When: Wednesday, March 16, 2022, 2:30 PM - 3:30 PMWhere: Online, Zoom
Speaker: Dr Erin Hengel
We are delighted to launch our new CGR seminar series ‘Diversity in Economics’, to present research on career obstacles and discrimination faced by female, ethnic minority and LGBTQ+ members of the academic economics profession.
Event Zoom link: https://qmul-ac-uk.zoom.us/j/89319106556
The host for the seminar is Professor Sanghamitra Bandyopadhyay. Guest speaker Dr Erin Hengel is Research Fellow in Economics at UCL and will present her findings in a paper titled ‘’Gender and the time cost of peer review" (click on the hyperlink for the paper)

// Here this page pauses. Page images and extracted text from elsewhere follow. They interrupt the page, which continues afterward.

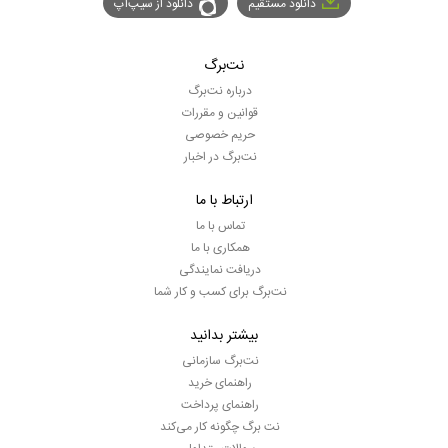
دانلود مستقیم
دانلود از سیپ‌اپ
نت‌برگ
درباره نت‌برگ
قوانین و مقررات
حریم خصوصی
نت‌برگ در اخبار
ارتباط با ما
تماس با ما
همکاری با ما
دریافت نمایندگی
نت‌برگ برای کسب و کار شما
بیشتر بدانید
نت‌برگ سازمانی
راهنمای خرید
راهنمای پرداخت
نت برگ چگونه کار می‌کند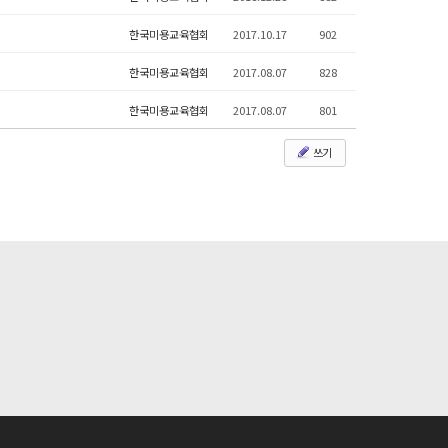
한국미용교육협회
2017.10.17
902
한국미용교육협회
2017.08.07
828
한국미용교육협회
2017.08.07
801
쓰기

Dr Hengel is one of the core members of the Royal Economic Society’s Women’s Committee, and one of the authors of the RES’s report on the status of women in economics. In addition to studying gender discrimination in peer review, her research interests are law and economics, corporate finance and applied micro theory. She has an undergraduate degree from Hendrix College and a Ph.D. from the University of Cambridge.

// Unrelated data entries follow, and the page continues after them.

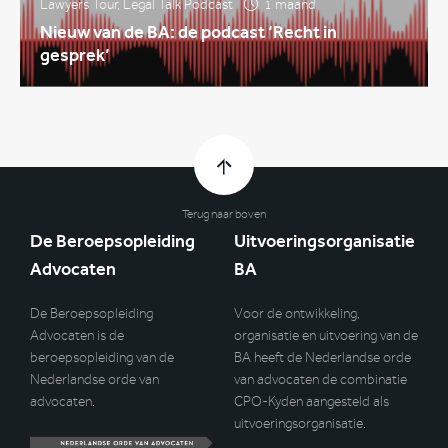
Lawyers Tour
,
Legal Talk Podcast
1 maand
Nieuw van de BA: de podcast ‘Recht in
gesprek’
Terug naar boven
De Beroepsopleiding
Uitvoeringsorganisatie
Advocaten
BA
De Beroepsopleiding
Voor de ontwikkeling,
Advocaten is de
organisatie en uitvoering van de
beroepsopleiding van de
BA heeft de Nederlandse orde
Nederlandse orde van
van advocaten de combinatie
advocaten.
CPO-Kyden aangesteld als
uitvoeringsorganisatie.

In this paper, we investigate one factor that can directly contribute to — as well as indirectly shed light on the other causes of — the gender gap in academic publications: time spent in peer review. To study our problem, we link administrative data from an economics field journal with bibliographic and demographic information on the articles and authors it publishes. Our results suggest that in each round of review, referees spend 4.4 more days reviewing female-authored papers and female authors spend 12.3 more days revising their manuscripts. However, both gender gaps decline — and eventually disappear — as the same referee reviews more papers. This pattern suggests novice referees initially statistically discriminate against female authors; as their information about and confidence in the refereeing process improves, however, the gender gaps fall.